Figure showing somewhat similar, but clearly distinct, copy number profiles for U251MG, and the newly created derivative model U251MGDM.
NCIH2077 (ACH-000010) omics data was from NCIH1581(ACH-000015)
The omics SNP fingerprints for NCIH2077 and NCIH1581 are identical. Our data are consistent with external data for NCIH1581 (Cellosaurus CVCL_1479), and we do not find evidence suggesting these lines should be isogenic, suggesting our NCIH2077 omics data is mislabeled. We are removing all of our NCIH2077 omics data.
Misidentified cell lines in Achilles data
In these cases we found that SNP profiling performed prior to CRISPR screening did not match SNP profiles in the omics data, and confirmed that the CRISPR data were mislabeled.
CRISPR data from OCIC5X (ACH-001369) was actually from OCIP5X (ACH-001370)
The SNP profile of OCIC5X omics data did not match the Fluidigm SNP profile measured prior to CRISPR screening. We confirmed by STR profiling that the CRISPR data for OCIC5X was actually from OCIP5X. We are correcting this mislabeled CRISPR data.
Raw CRISPR data from NALM1 (ACH-000462) was actually from NALM6 (ACH-000938)
We found that the SNP profile in NALM1 omics data did not match the NALM1 Fluidigm SNP profile measured prior to CRISPR screening. We then confirmed by STR profiling that the CRISPR data for NALM1 was actually from NALM6. NALM1 CRISPR data also failed QC, so only the raw NALM1 data were released (in the *_failures files). We are removing the raw data for this cell line.
Duplicate cell lines
We determined that the following cell line pairs were duplicates, and have merged their data, and deprecated the extraneous cell line identifiers.
RH18DM (ACH-001790) is a duplicate of RD (ACH-000169)
The RH18DM cell line was created by DepMap because the Fluidigm SNP fingerprint didn’t match RH18 as expected. SNP fingerprinting of the RH18DM omics data revealed that this cell line is a duplicate of RD so we are relabeling the omics and CRISPR data of RH18DM accordingly.
KOSC2CL343 (ACH-001543) is a duplicate of KOSC2 (ACH-002260)
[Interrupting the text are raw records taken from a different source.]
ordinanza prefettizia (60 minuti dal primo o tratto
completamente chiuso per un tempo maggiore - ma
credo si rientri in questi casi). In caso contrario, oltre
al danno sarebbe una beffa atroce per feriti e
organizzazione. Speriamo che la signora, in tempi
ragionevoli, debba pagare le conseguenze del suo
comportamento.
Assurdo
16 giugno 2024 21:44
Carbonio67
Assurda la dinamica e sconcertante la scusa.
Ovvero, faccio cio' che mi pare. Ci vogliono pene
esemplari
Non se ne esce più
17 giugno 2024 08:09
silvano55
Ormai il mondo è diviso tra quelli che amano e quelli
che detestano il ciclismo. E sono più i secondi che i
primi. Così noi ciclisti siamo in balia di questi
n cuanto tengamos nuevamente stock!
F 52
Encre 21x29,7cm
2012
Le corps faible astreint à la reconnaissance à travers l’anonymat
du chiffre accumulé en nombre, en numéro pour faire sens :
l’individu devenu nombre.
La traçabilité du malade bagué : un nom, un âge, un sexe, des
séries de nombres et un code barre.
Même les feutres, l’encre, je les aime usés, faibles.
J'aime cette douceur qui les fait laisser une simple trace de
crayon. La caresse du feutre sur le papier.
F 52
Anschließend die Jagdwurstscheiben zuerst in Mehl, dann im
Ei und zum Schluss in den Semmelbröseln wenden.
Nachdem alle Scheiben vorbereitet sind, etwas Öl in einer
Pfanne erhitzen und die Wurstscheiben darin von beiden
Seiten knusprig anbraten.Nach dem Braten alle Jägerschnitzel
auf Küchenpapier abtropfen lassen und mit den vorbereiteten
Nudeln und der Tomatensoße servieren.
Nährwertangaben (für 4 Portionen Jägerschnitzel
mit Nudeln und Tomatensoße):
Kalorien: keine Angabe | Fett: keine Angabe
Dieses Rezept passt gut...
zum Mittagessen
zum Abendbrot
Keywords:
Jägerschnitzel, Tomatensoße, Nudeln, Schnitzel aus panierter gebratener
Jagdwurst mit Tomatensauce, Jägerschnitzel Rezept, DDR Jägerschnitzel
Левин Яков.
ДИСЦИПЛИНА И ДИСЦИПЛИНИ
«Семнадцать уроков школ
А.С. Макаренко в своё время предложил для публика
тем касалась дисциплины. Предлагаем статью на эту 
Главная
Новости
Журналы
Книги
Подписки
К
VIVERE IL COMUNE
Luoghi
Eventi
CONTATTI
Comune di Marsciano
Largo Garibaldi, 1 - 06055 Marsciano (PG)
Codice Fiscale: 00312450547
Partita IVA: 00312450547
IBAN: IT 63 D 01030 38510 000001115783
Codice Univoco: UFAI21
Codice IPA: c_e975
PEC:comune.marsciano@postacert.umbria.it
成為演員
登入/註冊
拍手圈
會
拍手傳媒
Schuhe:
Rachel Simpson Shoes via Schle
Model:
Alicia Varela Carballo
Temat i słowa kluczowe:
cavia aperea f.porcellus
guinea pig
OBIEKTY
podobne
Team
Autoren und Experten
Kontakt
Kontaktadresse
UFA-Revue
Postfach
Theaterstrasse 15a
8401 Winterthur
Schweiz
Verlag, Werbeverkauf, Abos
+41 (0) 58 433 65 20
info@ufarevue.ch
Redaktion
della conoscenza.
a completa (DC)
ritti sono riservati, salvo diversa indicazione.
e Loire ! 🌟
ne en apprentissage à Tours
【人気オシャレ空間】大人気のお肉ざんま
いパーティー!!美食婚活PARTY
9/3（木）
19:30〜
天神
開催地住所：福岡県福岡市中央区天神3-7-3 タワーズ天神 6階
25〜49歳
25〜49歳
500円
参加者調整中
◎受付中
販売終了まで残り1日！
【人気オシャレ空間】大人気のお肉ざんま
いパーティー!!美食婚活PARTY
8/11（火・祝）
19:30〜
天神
The omics SNP fingerprints for KOSC2CL343 and KOSC2 are identical. Since KOSC2CL343 is documented as another name for KOSC2 (Cellosaurus CVCL_1337 ) we are relabeling the KOSC2CL343 omics and CRISPR data to be KOSC2 (and we’re using the ID ACH-001543 to represent this line).
RMS13 (ACH-001741) is a duplicate of RH30 (ACH-000833)
The omics SNP fingerprints for RMS13 and RH30 are identical. Since RMS13 is documented as another name for RH30 (Cellosaurus CVCL_0041) we are relabeling the RMS13 omics data (which is just RNA-Seq) to RH30.